Design systems are visual UI and branding style guides, along with the pattern library for interactions and transitions.
In a design system you would find the logo, fonts and color palettes for your products, along with how login works and how pages transition, and buttons, input boxes and other functional elements. A design system is both the rules for the UI and the rules for the UX.
The point of a design system is to keep everything within a digital product–and sometimes across digital products–consistant. This advantages both the users who aren’t forced to learn multiple different navigation and interaction patterns, but also your engineers who can work more efficiently by developing one button style that’s used everywhere, or one account creation flow that can be used with all the company’s apps.
Without a rule book for how the designs function and look, each product becomes an example of the whims and biases of the designer, product manager and engineers that worked on it. In a small company with just one product, that’s not such a big deal. But once you have more than a single digital product–even just an app and a website–those inconsistencies across branding, UI and UX begin to drag on the whole team.
It’s easier for everyone if once a decision is made about how users will create an account, that decision applies to all instances of account creation.
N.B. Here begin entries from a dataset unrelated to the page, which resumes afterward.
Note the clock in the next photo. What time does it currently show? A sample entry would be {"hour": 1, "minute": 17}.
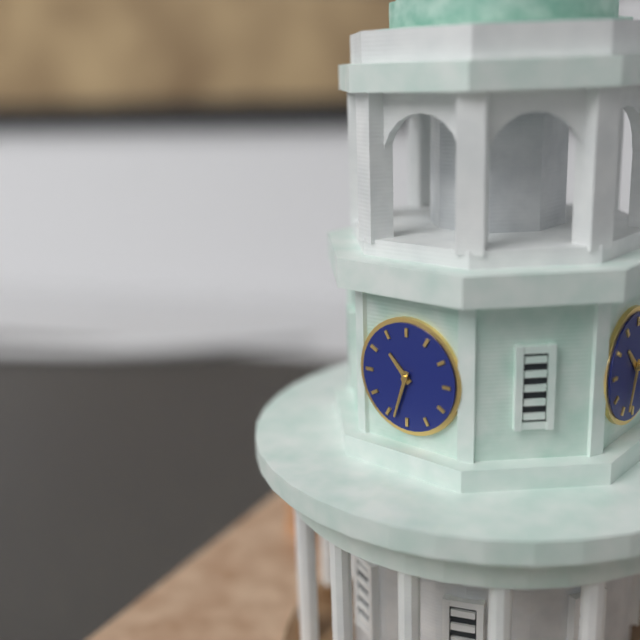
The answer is {"hour": 10, "minute": 33}
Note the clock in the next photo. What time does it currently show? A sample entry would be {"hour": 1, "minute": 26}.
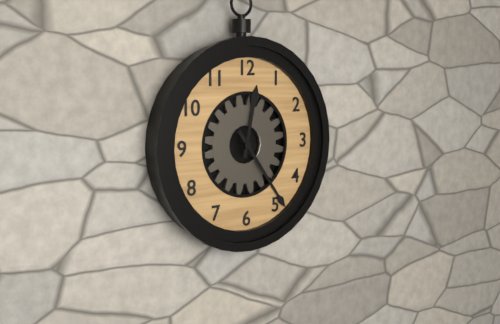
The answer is {"hour": 12, "minute": 24}
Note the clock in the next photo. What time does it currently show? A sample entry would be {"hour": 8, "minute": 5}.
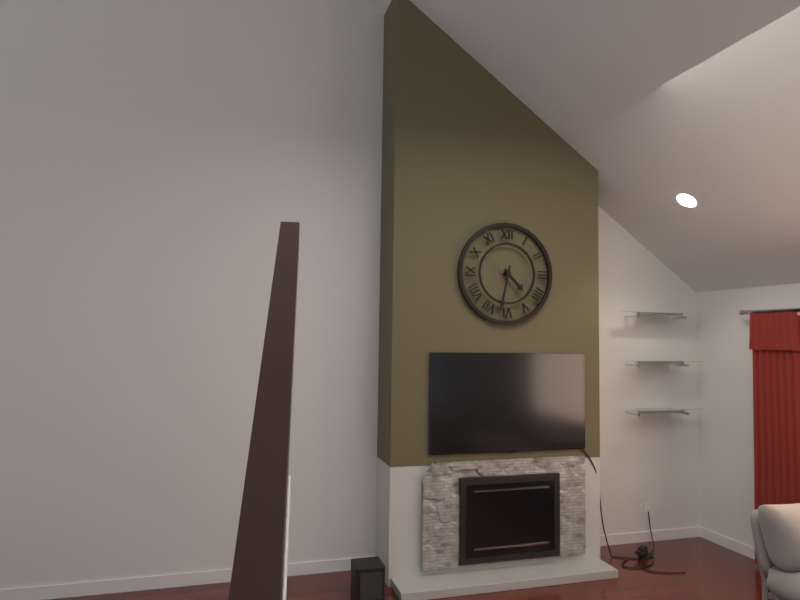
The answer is {"hour": 4, "minute": 32}
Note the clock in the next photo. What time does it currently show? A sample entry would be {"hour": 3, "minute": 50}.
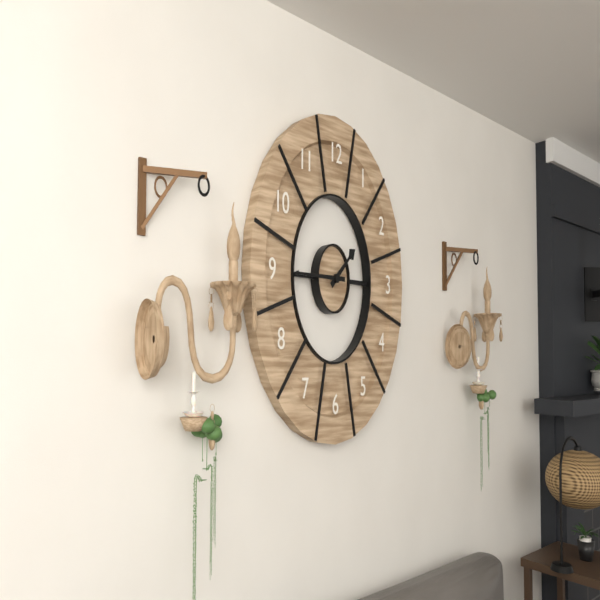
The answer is {"hour": 1, "minute": 45}
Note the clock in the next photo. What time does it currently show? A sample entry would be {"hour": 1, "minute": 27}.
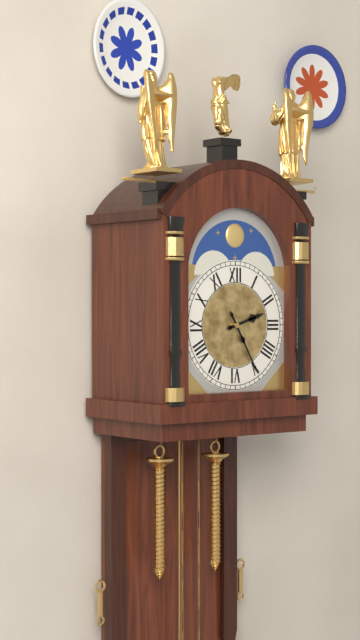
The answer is {"hour": 2, "minute": 25}
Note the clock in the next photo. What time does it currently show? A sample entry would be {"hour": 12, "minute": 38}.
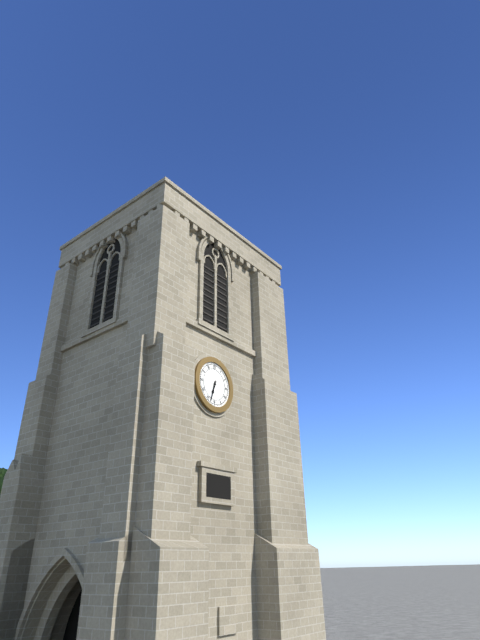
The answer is {"hour": 6, "minute": 33}
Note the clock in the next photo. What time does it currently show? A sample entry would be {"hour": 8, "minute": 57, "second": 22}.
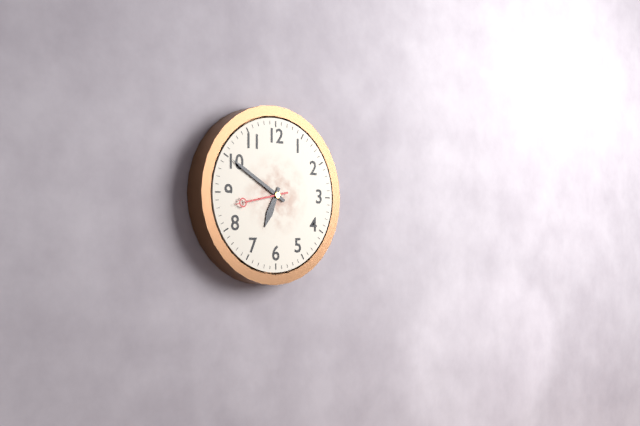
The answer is {"hour": 6, "minute": 50, "second": 43}
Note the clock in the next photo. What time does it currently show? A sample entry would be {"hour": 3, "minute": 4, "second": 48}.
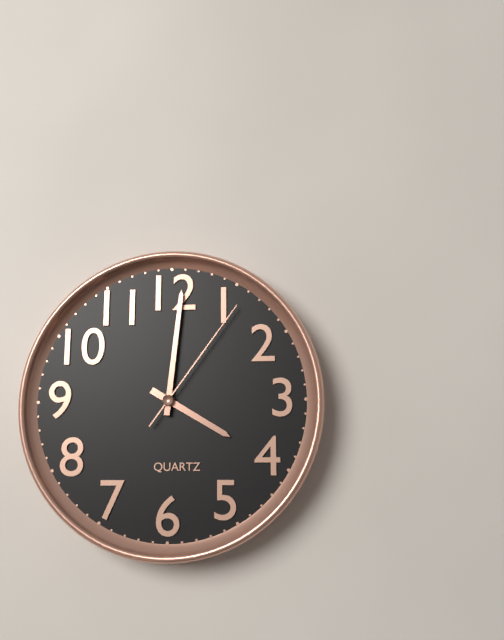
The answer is {"hour": 4, "minute": 1, "second": 6}
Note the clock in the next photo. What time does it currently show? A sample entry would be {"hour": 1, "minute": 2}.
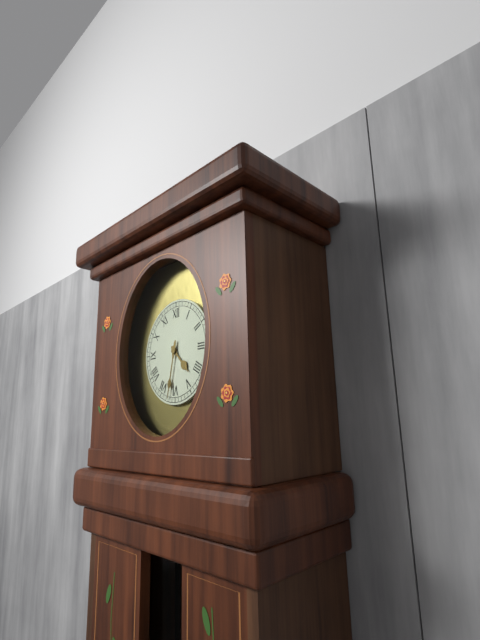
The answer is {"hour": 4, "minute": 32}
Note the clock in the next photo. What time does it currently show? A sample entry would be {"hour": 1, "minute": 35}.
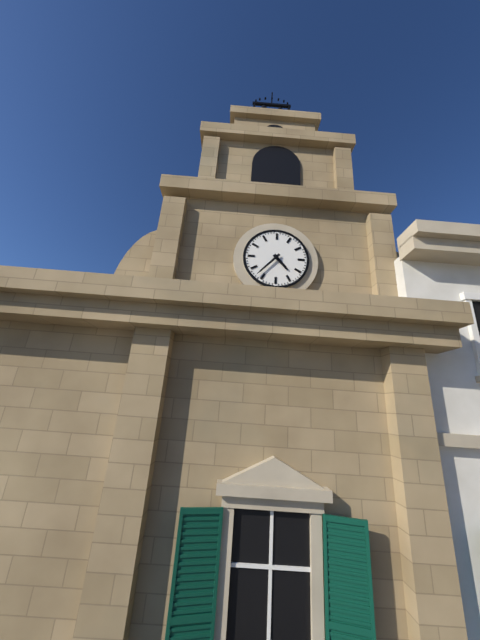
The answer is {"hour": 4, "minute": 37}
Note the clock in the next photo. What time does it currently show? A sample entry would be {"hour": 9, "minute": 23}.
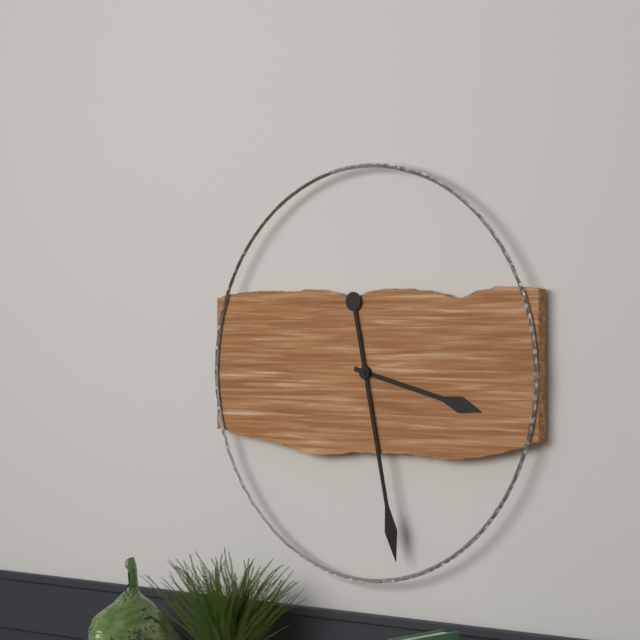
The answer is {"hour": 3, "minute": 28}
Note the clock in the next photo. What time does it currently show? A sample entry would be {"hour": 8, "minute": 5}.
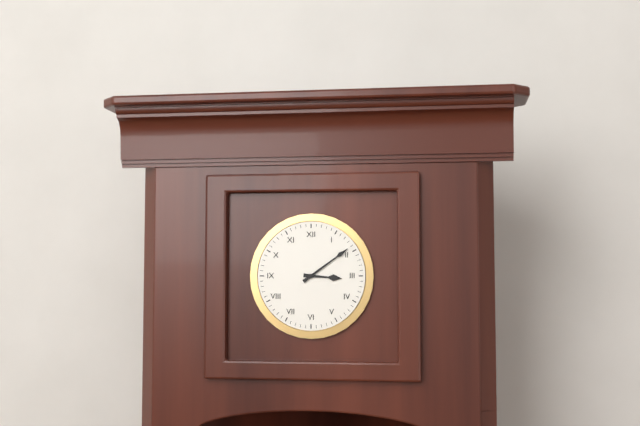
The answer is {"hour": 3, "minute": 9}
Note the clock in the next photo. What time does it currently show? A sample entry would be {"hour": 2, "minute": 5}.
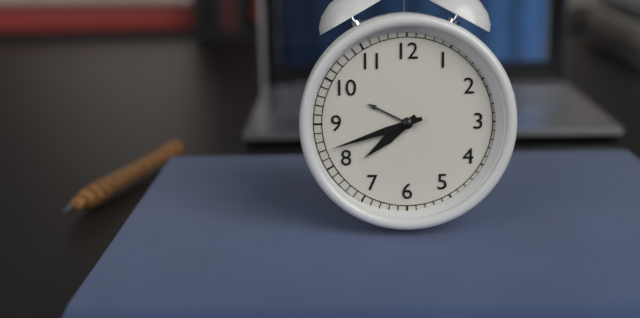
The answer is {"hour": 7, "minute": 42}
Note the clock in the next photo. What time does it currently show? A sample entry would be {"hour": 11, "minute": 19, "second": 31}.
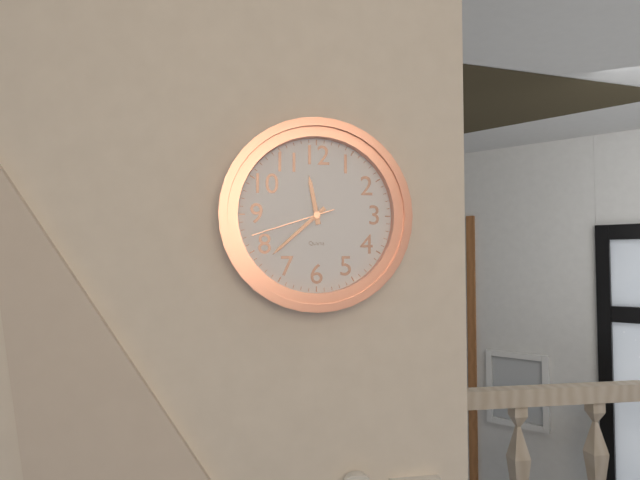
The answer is {"hour": 11, "minute": 38, "second": 42}
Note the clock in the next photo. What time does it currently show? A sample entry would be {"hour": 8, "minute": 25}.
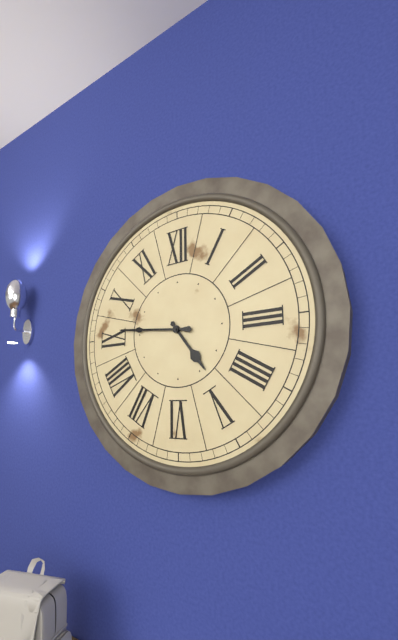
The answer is {"hour": 4, "minute": 46}
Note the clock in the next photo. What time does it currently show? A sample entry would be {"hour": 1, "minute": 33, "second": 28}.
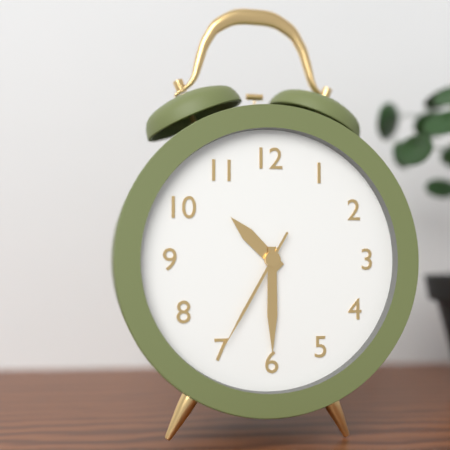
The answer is {"hour": 10, "minute": 30, "second": 35}
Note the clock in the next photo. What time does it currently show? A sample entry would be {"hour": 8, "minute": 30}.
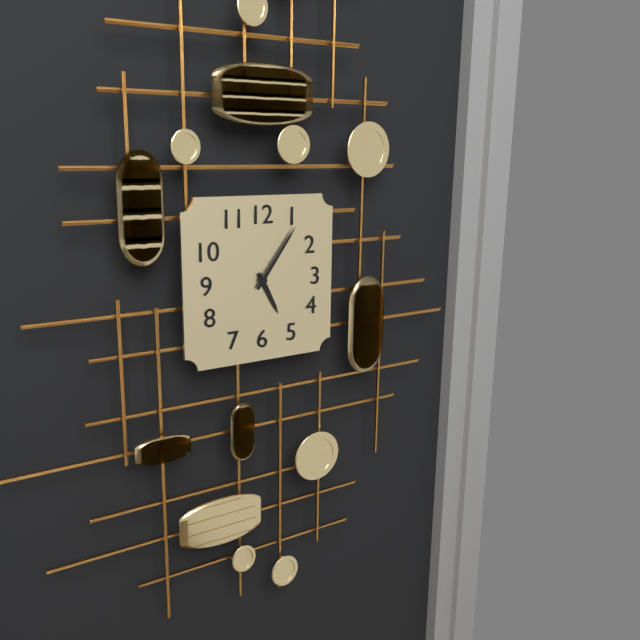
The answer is {"hour": 5, "minute": 6}
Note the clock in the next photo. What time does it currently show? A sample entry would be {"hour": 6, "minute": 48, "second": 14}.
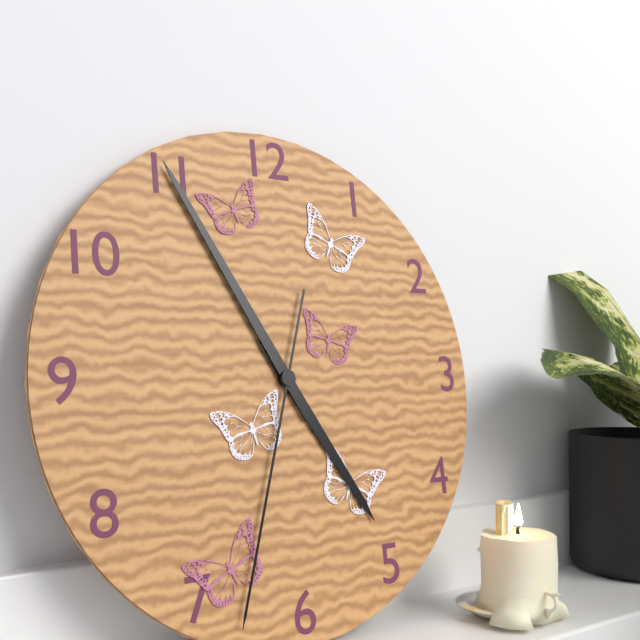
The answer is {"hour": 4, "minute": 55, "second": 33}
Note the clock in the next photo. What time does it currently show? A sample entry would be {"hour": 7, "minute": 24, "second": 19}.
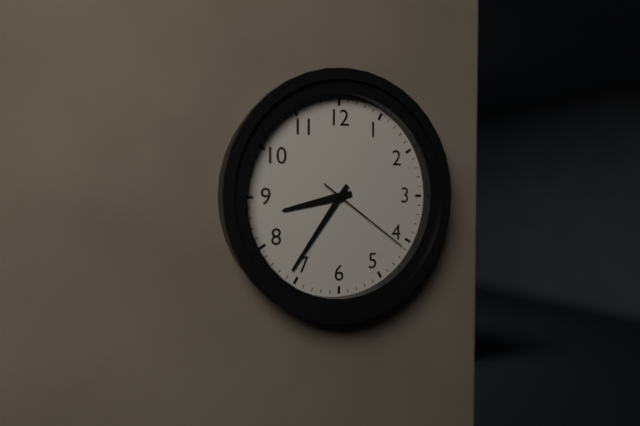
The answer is {"hour": 8, "minute": 36, "second": 21}
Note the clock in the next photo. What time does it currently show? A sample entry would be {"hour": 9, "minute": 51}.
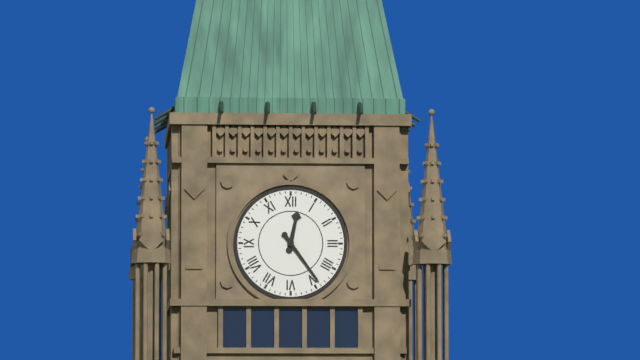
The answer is {"hour": 12, "minute": 24}
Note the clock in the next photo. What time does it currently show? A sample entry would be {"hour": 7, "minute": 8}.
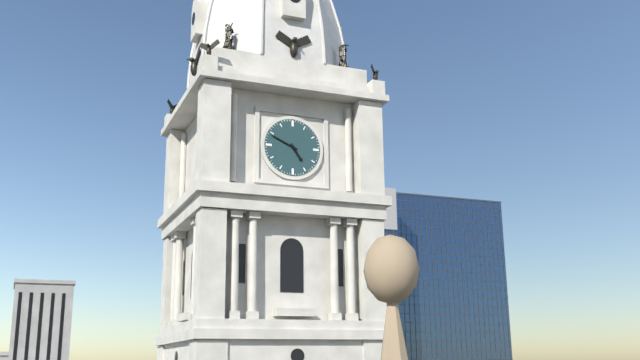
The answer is {"hour": 4, "minute": 49}
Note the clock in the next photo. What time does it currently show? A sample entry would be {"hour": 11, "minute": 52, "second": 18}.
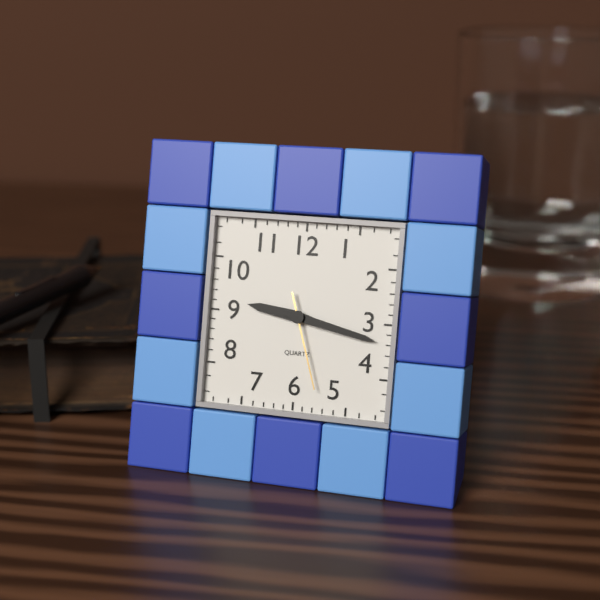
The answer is {"hour": 9, "minute": 17, "second": 27}
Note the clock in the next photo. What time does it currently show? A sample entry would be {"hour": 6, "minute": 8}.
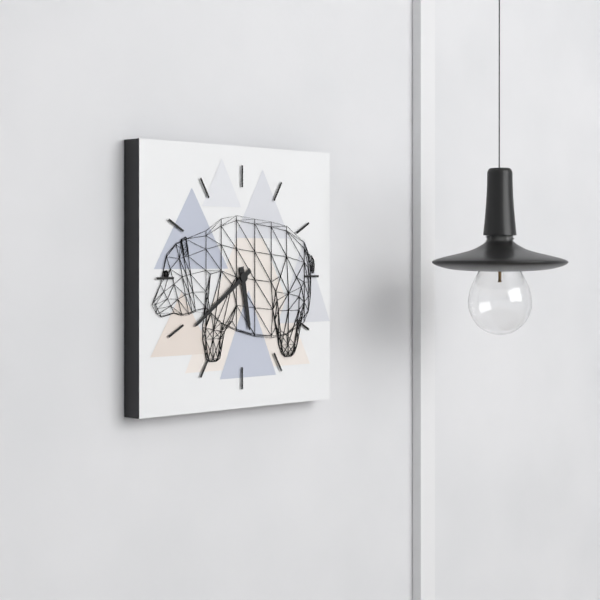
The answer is {"hour": 5, "minute": 39}
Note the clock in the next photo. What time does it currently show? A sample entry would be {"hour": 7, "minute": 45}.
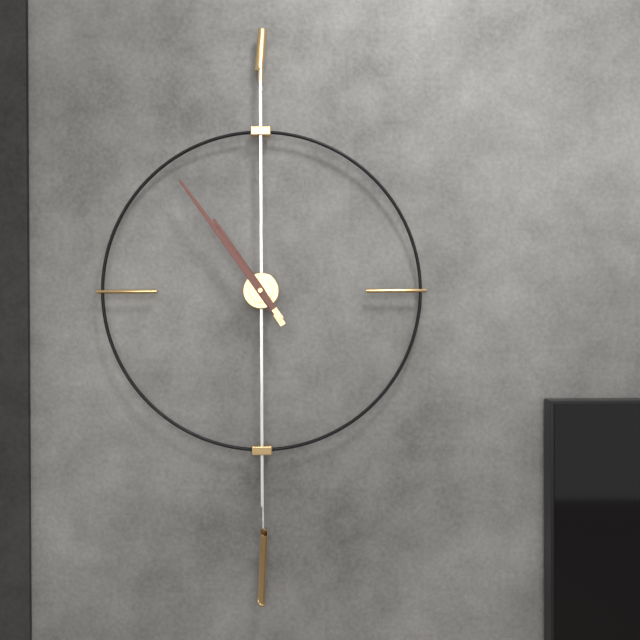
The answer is {"hour": 10, "minute": 54}
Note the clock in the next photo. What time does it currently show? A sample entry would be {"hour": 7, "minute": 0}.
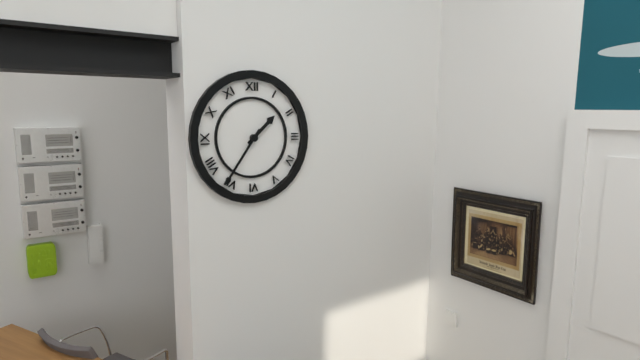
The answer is {"hour": 1, "minute": 36}
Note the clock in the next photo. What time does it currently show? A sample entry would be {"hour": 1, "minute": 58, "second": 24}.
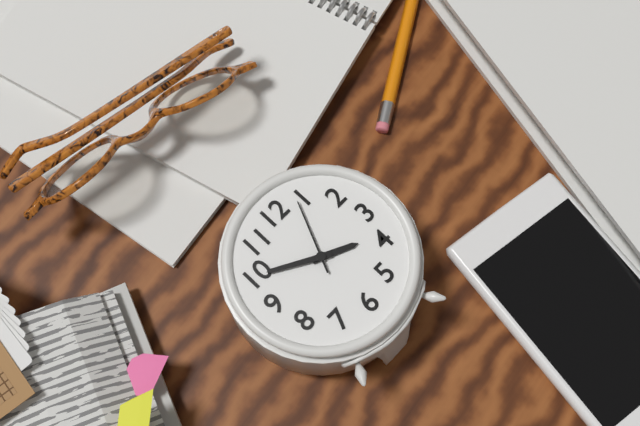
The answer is {"hour": 3, "minute": 50, "second": 4}
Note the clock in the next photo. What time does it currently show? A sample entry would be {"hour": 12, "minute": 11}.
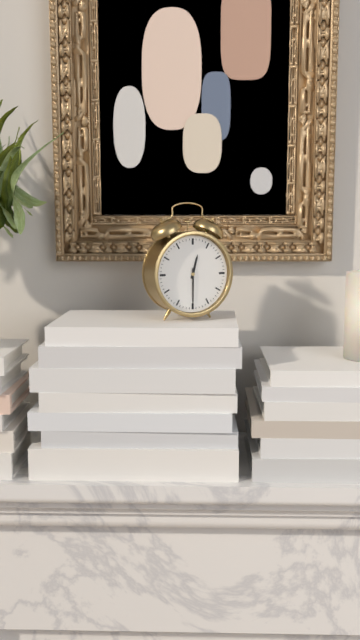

That means you don’t have to litigate the user flow for each new app or website. Engineers can pull the code and with small tweaks reuse it in new products. And designers don’t waste their time making duplicate user flows and login pages for every product that crosses their desk.
The duplicate efforts alone can extend the production time and cause frustration not just for your design team but also for users. Consistency means less work, less ramping up for users, and less stress for PMs trying to meet deadlines.
If you haven’t used Zeplin, it’s a platform for handing off design artifacts to engineers (primarily) and stakeholders. One main advantage of tools like this is that they nearly automatically build a design system for you, out of the artifacts you push to the platform.
Another advantage is that they write their own specs, so you don’t have to call out colors, fonts, line spacing or any other spaces. For those of us who’ve lived long enough to remember doing all of that by hand, it’s a godsend. It saves days of work.
There are several drawbacks of design systems that it’s good to be aware of, and work to mitigate:
- It requires nearly constant updating and management. A messy, stale design system with old artifact and old styles is worse than no design system at all.
- It can hamper creativity. If a system is already in place–and is fairly unflexible and ridged–you may find it hard to innovate on styles and interaction patterns easily.
- It can be very complicated to use, especially if you work in a company with many products, requiring you to learn multiple systems and work within them.
But compared to the chaos of not having a defined style guide and established user flows and interaction patterns, none of these drawbacks make it strategic to forego a rigorous design system.